The book, written in 1989, is proof positive that the gays are using things such as AIDS to garner sympathy for the cause (because, you know, AIDS is an endearing sort of disease). At least that’s what the DAMMs and others such as Robert Knight would have you believe.

But the truth is I, and most of my fellow homos, would have never even heard of the book if it were not for the repetitious citations by the far-right. In fact, I have never even seen the book except once at Strand Bookstore, a used book bookstore, on sale for .75 cents.

That doesn’t stop Papa D from getting his vestments in a wad, though. He believes that the book is a “play-book” to elicit sympathy from the unsuspecting, pure as the driven snow, American public.

This, of course, is intellectually lazy and Dobson knows it. He just knows the DAMMs do not. Taking his continual citation of “After the Ball” to its logical conclusion would inevitably lead to his opponents citing any of the thousands of outlandish books written through the ages by so-called Christians calling for everything from ethnic cleansing to war.

But Dobson depends on the ignorance of his followers. He not only depends on it, he banks on it, literally. The lemmings that worship at the alter of the Dobson empire have made him not only an extremely powerful and dangerous man, but an extremely wealthy man as well.

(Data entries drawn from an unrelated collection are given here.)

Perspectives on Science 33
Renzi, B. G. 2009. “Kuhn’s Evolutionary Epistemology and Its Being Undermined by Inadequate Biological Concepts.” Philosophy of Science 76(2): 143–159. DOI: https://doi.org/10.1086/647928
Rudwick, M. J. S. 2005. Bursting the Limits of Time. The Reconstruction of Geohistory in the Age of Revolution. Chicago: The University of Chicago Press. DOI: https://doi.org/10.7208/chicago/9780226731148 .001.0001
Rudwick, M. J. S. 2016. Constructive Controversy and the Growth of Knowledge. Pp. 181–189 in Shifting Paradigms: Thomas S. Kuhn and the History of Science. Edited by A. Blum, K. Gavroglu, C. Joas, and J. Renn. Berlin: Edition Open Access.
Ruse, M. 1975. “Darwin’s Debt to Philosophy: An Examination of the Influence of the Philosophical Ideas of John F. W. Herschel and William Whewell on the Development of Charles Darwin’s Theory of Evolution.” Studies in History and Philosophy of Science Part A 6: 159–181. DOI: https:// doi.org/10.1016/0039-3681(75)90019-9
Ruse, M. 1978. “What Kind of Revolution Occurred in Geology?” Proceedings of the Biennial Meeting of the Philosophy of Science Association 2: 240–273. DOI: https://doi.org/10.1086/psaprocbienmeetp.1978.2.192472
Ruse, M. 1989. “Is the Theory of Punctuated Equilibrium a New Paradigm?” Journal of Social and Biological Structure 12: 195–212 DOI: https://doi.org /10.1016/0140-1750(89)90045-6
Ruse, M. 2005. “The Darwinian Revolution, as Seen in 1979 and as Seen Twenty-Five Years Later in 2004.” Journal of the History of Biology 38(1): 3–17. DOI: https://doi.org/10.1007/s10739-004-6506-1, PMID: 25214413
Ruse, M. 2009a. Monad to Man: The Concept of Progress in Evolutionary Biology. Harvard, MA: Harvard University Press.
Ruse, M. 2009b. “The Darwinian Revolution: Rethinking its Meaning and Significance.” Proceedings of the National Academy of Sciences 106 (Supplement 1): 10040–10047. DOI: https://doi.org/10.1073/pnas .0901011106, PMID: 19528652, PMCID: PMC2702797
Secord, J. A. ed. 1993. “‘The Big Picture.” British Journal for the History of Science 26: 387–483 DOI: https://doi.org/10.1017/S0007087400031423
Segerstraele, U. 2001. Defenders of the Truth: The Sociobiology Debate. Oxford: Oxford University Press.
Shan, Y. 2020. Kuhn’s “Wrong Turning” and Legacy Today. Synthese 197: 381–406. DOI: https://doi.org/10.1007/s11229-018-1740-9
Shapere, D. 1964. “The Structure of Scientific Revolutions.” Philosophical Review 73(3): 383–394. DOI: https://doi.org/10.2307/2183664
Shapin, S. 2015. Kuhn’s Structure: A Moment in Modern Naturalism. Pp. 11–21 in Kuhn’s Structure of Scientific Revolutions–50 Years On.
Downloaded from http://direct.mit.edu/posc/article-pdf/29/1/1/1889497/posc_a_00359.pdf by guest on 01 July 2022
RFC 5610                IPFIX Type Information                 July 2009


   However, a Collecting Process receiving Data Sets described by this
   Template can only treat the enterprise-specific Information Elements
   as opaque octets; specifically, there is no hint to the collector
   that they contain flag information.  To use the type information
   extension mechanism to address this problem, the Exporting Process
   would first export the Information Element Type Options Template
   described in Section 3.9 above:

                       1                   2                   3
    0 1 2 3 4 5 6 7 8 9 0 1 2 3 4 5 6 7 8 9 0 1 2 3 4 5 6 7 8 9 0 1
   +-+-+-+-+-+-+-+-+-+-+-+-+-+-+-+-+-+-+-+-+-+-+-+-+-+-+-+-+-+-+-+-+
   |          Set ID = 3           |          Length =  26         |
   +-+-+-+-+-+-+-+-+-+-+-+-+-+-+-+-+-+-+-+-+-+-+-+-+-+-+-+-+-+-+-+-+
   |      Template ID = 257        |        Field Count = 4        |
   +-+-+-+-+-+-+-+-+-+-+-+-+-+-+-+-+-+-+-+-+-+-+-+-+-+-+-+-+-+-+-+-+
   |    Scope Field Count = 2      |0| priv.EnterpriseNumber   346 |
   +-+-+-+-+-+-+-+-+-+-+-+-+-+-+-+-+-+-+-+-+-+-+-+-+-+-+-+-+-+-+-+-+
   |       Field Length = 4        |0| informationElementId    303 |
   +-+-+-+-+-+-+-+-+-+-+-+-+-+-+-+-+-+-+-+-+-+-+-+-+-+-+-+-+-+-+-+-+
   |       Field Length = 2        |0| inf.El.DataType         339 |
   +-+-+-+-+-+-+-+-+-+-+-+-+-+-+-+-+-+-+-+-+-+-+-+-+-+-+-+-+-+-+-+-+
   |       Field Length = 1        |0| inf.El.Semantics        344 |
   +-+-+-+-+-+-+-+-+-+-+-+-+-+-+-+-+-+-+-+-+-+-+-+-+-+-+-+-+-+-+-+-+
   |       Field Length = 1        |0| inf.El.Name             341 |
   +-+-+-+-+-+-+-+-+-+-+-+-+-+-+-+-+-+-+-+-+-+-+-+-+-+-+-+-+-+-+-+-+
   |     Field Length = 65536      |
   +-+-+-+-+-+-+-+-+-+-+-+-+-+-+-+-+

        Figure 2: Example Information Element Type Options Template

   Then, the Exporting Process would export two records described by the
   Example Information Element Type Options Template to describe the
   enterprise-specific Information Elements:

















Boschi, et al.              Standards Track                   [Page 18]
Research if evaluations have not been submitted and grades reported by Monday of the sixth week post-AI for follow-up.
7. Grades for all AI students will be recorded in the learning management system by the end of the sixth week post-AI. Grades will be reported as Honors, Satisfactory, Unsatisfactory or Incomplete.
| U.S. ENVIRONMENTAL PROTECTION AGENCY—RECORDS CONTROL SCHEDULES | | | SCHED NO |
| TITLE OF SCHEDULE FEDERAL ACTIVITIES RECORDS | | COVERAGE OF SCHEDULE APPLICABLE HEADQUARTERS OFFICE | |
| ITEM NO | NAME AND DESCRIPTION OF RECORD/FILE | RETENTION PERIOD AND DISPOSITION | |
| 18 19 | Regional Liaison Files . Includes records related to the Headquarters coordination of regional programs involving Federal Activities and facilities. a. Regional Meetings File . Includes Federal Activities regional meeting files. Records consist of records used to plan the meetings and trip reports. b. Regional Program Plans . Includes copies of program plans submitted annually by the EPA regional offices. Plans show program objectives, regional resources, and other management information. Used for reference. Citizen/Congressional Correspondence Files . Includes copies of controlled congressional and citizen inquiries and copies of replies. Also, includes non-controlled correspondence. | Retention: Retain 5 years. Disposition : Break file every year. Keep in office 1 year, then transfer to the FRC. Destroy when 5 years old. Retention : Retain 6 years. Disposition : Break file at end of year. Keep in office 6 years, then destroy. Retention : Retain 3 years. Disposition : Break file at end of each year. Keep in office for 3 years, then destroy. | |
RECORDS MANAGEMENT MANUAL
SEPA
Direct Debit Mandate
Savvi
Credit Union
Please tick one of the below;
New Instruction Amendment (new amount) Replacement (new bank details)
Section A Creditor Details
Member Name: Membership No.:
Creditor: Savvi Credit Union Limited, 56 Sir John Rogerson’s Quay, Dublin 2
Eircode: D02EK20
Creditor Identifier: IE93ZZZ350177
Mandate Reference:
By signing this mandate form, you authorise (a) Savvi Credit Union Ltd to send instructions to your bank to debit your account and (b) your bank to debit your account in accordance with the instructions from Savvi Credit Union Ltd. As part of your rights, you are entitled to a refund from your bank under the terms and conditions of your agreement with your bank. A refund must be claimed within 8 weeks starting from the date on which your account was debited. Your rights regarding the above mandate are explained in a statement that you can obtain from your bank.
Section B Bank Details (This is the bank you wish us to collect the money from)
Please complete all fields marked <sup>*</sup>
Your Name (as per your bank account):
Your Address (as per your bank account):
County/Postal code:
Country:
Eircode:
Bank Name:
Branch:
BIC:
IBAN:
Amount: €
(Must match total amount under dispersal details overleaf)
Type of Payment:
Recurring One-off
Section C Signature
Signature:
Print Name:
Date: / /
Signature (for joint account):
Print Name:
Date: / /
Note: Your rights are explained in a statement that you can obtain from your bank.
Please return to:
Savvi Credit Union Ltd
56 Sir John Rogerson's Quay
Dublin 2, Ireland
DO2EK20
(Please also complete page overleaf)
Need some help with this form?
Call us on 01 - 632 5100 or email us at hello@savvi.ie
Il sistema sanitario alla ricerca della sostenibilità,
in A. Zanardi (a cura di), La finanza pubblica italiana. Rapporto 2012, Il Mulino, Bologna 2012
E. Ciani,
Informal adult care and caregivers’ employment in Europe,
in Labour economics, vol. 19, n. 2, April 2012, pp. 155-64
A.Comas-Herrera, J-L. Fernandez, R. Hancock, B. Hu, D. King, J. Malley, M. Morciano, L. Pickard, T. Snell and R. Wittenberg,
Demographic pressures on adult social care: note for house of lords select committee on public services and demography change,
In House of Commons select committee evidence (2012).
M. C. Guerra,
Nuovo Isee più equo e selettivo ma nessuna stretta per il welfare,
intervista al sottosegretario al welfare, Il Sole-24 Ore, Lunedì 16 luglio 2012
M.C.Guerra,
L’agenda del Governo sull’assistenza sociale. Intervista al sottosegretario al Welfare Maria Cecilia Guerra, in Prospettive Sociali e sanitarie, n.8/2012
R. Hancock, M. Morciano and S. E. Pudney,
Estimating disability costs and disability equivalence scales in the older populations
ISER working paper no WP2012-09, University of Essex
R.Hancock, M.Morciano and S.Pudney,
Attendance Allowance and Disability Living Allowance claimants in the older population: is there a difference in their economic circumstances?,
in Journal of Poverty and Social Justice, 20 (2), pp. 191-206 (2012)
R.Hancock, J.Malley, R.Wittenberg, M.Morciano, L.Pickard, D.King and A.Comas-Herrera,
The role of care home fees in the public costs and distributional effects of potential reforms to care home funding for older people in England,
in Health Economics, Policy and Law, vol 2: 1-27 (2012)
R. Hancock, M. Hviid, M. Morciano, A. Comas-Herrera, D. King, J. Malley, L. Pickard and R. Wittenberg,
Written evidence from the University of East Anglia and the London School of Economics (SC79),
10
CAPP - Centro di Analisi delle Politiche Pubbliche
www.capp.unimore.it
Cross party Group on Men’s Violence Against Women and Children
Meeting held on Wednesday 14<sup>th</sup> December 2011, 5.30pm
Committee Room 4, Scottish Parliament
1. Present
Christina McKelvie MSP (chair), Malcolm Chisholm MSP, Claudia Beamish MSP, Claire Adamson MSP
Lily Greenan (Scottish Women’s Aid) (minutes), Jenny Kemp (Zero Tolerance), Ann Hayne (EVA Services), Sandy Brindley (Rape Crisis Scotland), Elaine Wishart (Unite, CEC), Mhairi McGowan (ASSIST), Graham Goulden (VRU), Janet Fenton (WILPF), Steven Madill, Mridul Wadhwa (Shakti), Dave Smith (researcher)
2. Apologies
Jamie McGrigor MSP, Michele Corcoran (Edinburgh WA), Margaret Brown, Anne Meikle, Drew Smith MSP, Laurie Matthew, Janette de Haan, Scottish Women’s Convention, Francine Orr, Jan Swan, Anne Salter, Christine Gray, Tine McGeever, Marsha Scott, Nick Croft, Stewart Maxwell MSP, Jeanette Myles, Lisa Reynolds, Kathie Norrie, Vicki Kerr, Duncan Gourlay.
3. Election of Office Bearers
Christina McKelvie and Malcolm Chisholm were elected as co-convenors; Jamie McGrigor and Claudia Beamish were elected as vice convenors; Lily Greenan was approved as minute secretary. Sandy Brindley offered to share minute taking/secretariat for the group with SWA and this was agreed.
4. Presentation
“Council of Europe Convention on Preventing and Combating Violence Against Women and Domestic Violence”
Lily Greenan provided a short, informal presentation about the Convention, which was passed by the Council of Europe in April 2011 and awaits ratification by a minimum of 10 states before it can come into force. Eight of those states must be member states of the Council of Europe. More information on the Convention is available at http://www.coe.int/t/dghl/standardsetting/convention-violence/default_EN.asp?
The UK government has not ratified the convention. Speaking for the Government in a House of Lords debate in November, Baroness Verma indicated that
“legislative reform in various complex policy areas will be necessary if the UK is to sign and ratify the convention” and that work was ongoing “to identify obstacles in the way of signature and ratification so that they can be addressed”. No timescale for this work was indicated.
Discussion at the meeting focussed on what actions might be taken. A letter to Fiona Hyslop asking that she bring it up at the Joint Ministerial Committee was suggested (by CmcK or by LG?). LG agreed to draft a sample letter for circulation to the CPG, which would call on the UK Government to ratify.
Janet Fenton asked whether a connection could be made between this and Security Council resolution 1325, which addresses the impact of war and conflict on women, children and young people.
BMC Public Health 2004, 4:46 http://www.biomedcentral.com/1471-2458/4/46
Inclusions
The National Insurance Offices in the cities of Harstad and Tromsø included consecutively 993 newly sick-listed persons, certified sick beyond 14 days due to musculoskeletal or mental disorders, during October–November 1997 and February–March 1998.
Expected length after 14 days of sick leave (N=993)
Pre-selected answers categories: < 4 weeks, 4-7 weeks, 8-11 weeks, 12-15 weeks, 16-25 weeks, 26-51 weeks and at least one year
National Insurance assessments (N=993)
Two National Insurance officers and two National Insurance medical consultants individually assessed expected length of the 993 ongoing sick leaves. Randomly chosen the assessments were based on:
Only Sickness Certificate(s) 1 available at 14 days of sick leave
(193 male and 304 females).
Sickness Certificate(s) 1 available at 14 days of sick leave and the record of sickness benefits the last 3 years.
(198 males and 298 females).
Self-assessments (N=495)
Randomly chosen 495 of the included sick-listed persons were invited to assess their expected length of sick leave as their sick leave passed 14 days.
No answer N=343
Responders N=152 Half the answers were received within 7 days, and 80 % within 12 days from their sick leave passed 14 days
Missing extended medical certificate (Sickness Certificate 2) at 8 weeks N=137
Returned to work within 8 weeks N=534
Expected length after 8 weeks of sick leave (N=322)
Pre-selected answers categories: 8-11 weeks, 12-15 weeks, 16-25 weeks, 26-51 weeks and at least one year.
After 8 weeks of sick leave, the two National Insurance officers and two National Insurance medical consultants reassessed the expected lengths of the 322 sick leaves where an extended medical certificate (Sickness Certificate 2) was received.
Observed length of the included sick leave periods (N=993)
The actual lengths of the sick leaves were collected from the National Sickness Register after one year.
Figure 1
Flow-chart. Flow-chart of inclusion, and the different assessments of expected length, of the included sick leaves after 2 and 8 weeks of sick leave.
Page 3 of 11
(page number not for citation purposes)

Ray Boltz’ music has touched millions of people. He is still the same man he was ten years ago. The difference is now we all know. Nothing has changed about Ray Boltz the man. Nothing, except that he has shared with us a burden he has carried within for too long.

Instead of throwing out his music, or waxing poetic about loving the sinner and hating the sin, perhaps the Christianists could try something else. Perhaps they could try simply loving. Period. No conditions, no attachments, just pure, vertical, God-like love. Perhaps they could quit quantifying so called sins and start getting down to what the Bible really does, and does not, say about homosexuality. Perhaps they could tell Daddy Dobson to shut the hell up, tell him that he no longer gets to claim the banner of Christ because he has sullied that banner in the slop for too long. Perhaps there will be a leader, a shepherd boy if you will, that will rise up out of the dust bin of the religious right and call God’s people to a fuller understanding of all of his children. Perhaps those who got teary eyed every time they heard “Thank You” will whisper a prayer of thanks for Ray Boltz instead of praying for Ray Boltz. Perhaps, on the other side of tomorrow we will look back at this dark time in our nation's history and shake our heads in disbelief that someone as spiritually deficient as James Dobson could have even existed, much less influenced so many to hate.

Perhaps…but not likely.

3 comments:

Anonymous said...

There are so many christians that pass away without anyone knowing their 'secret' - Ray is being cricified because he came out. Sad.

Anonymous said...

love your blog. happy to have found it. rss-feed accomplished.

Anonymous said...

I think "not likely" also. So many Christianists (I like that word) take the easy way out of a situation that challenges what we've been taught by leaders such as Dobson -- who claim to have the only legitimate interpretation of scripture -- by simply regurgitating the mantra "hate the sin, love the sinner." The sad thing is that most of us don't even realize that we've been challenged at all. I don't pretend to have God all figured out, and to tell the truth, I don't want to have Him all figured out. I admire Ray Boltz for having the courage to do what he has done. If I were in his position, I'm not sure I could. I just finished reading a bunch of comments to a "Thank You" video over on YouTube by people who appear to be Christians -- some of these comments are quite horrible and sickening to me. I'll pray for Ray Boltz, but not for him to see the error of his decision, instead I pray that God give him, his family, and his friends strength and wisdom. I think that's a good prayer.